Background information
- Origin: Twickenham, London, England
- Genres: Indie rock, indie folk
- Years active: 2005–2007
- Label: Warner
- Past members: Edward Leeson Micko Larkin Alfie Ambrose Coz Kerrigan Robb Skipper Jonnie Fielding

= Larrikin Love =

English indie rock band

Larrikin Love were an English four piece indie rock band from London.

Consisting of singer-songwriter Edward Leeson, guitarist Micko Larkin, bassist Alfie Ambrose and drummer Coz Kerrigan, and also occasionally including violinist Robb Skipper from The Holloways or roving violinist Jonnie Fielding, the band were briefly described as being part of a Thamesbeat scene by the NME, a scene which is now widely accepted as having never really existed save as indicating "a group of then emerging artists who didn’t share much in sound, but had a similar spirit as well as geographical location". They experiment with many different styles of music including punk, reggae, calypso, and bluegrass, and tend to add something of an Irish folk flavour to the typical indie rock sound, While often compared musically to bands such as The Clash, The Pogues and The Libertines, the band drew many of their lyrical influences from literature, including writers such as Rimbaud, Wilde and Orwell.

-------

• _Your task_
According to the Larrikin Love text, which publication briefly described the band as part of a Thamesbeat scene?

• _Extracted entries_
-------

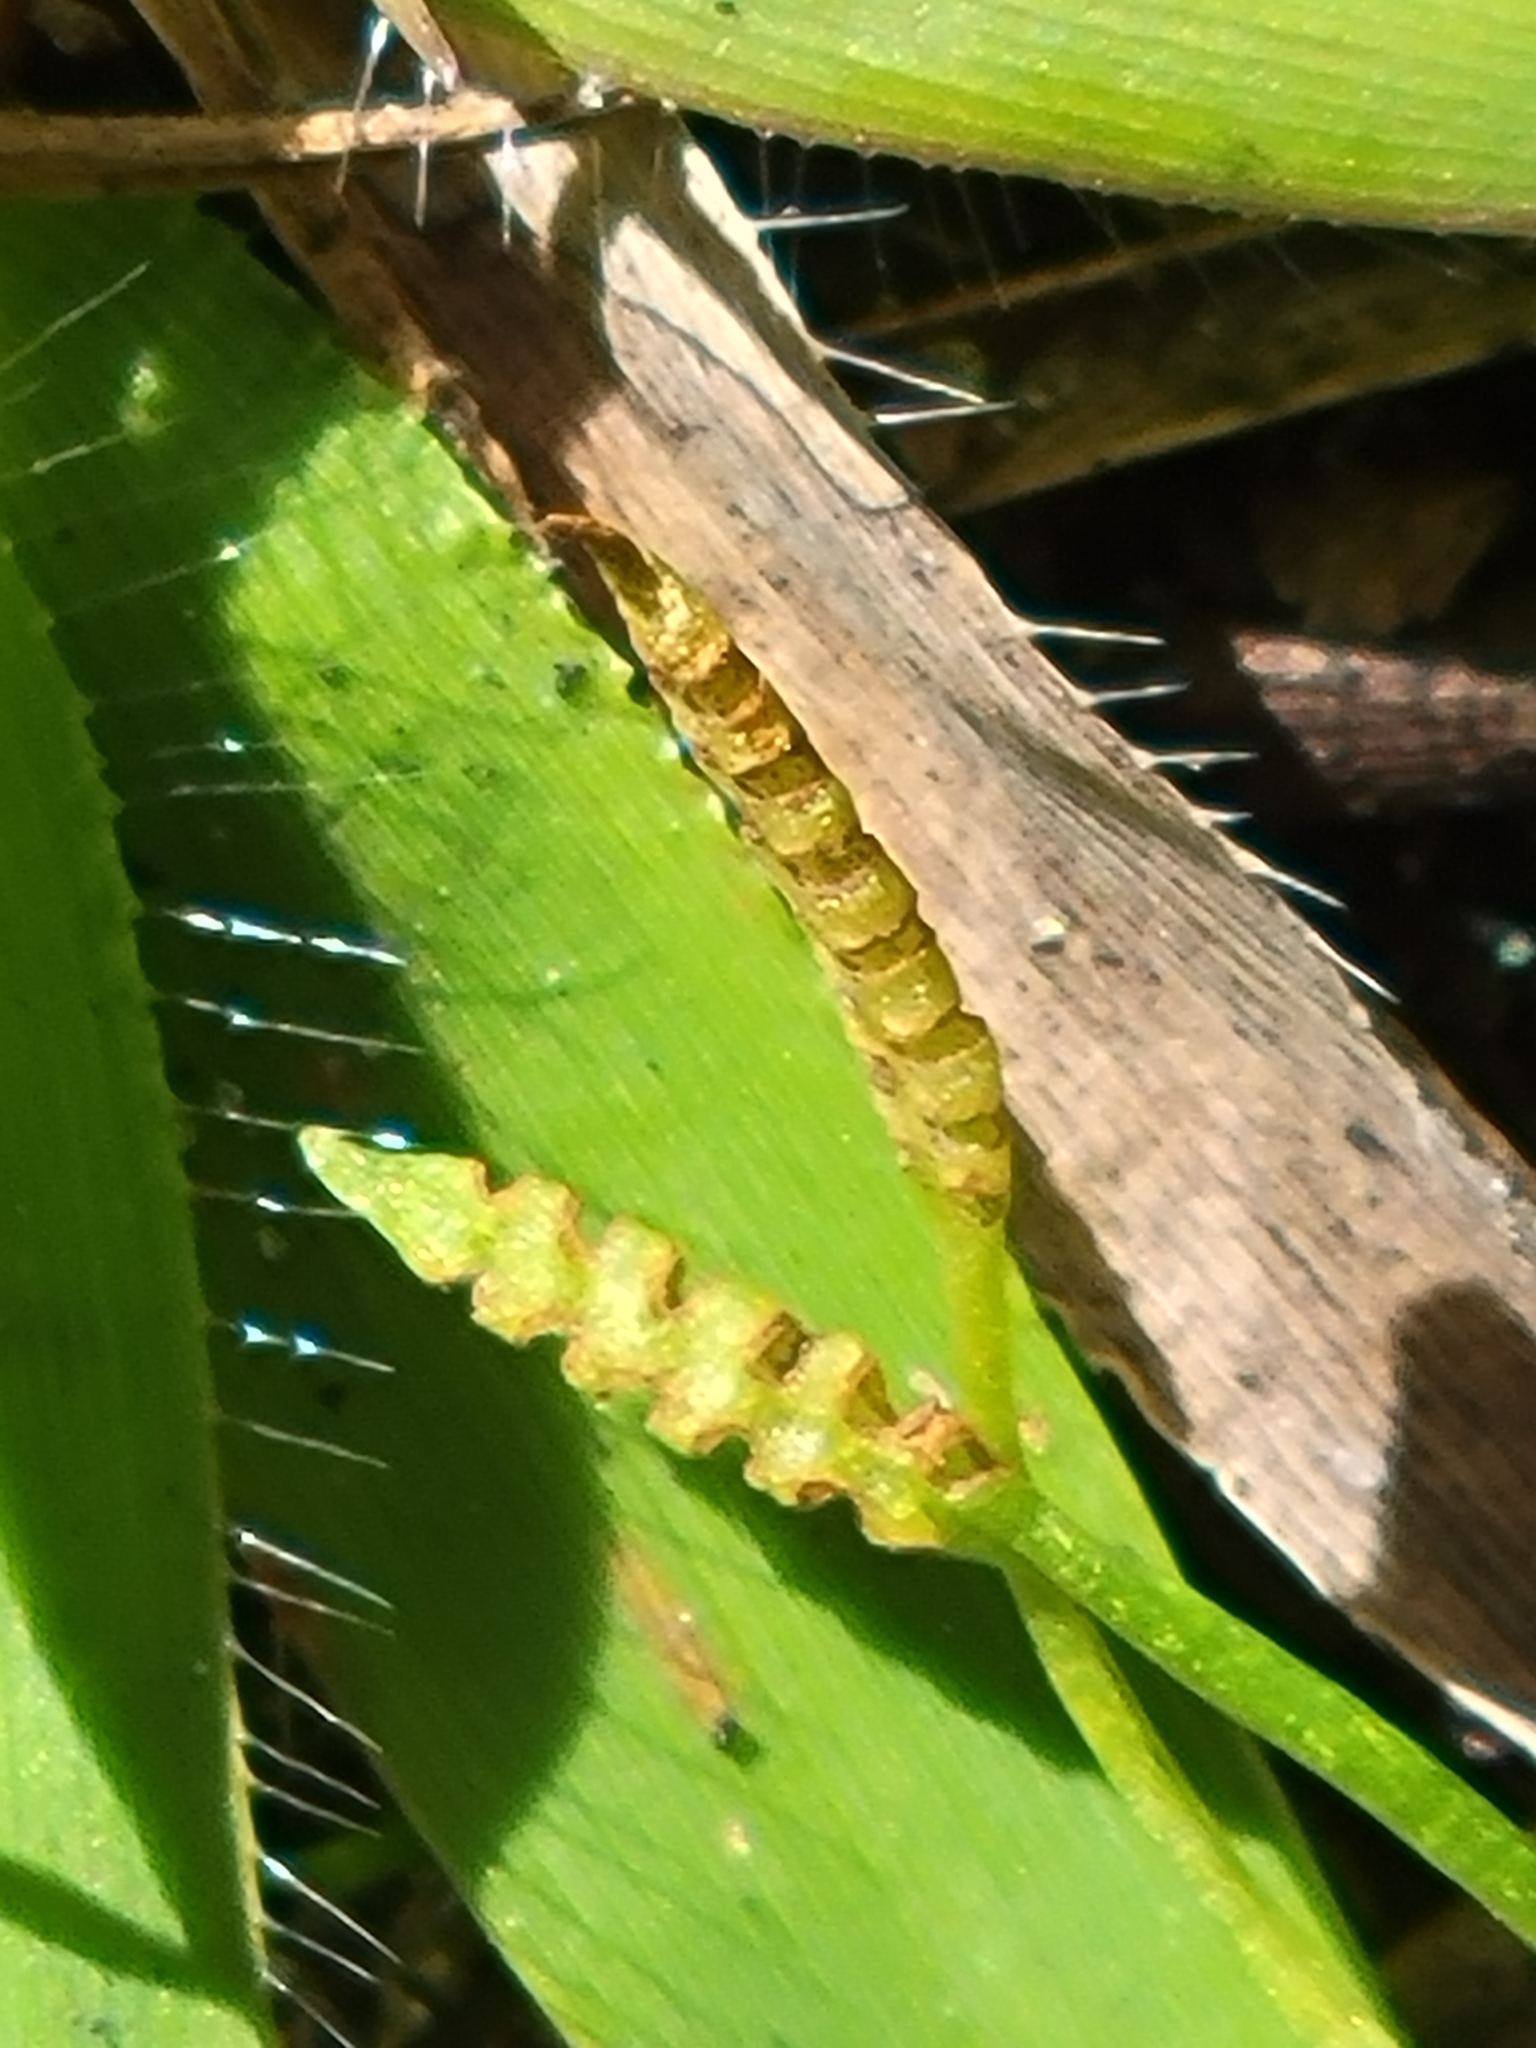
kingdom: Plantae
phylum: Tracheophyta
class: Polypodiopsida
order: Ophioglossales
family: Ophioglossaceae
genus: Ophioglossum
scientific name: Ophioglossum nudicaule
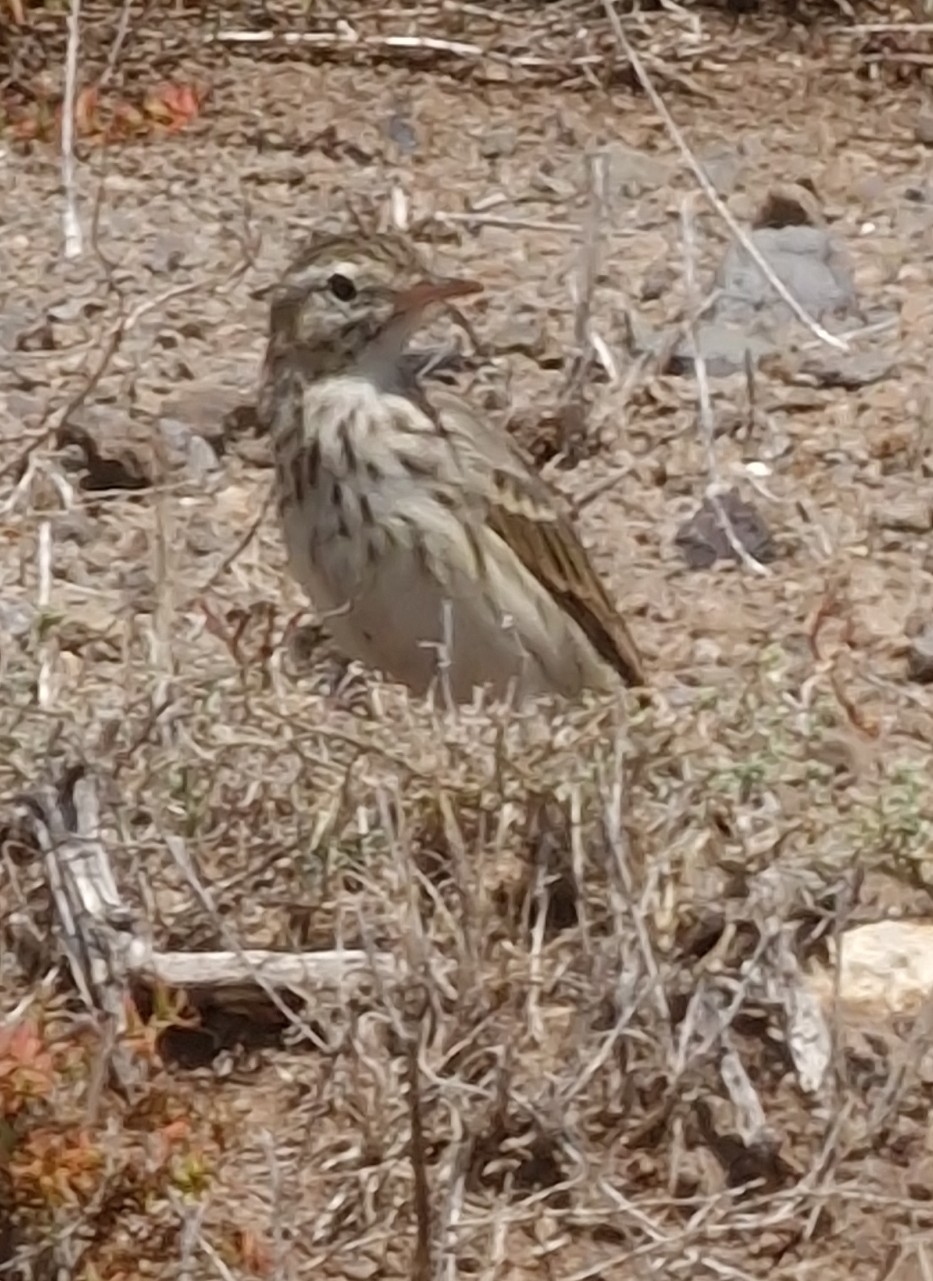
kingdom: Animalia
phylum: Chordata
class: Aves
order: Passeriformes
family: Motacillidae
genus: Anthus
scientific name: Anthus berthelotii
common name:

-------

• _Exercise answer_
The NME.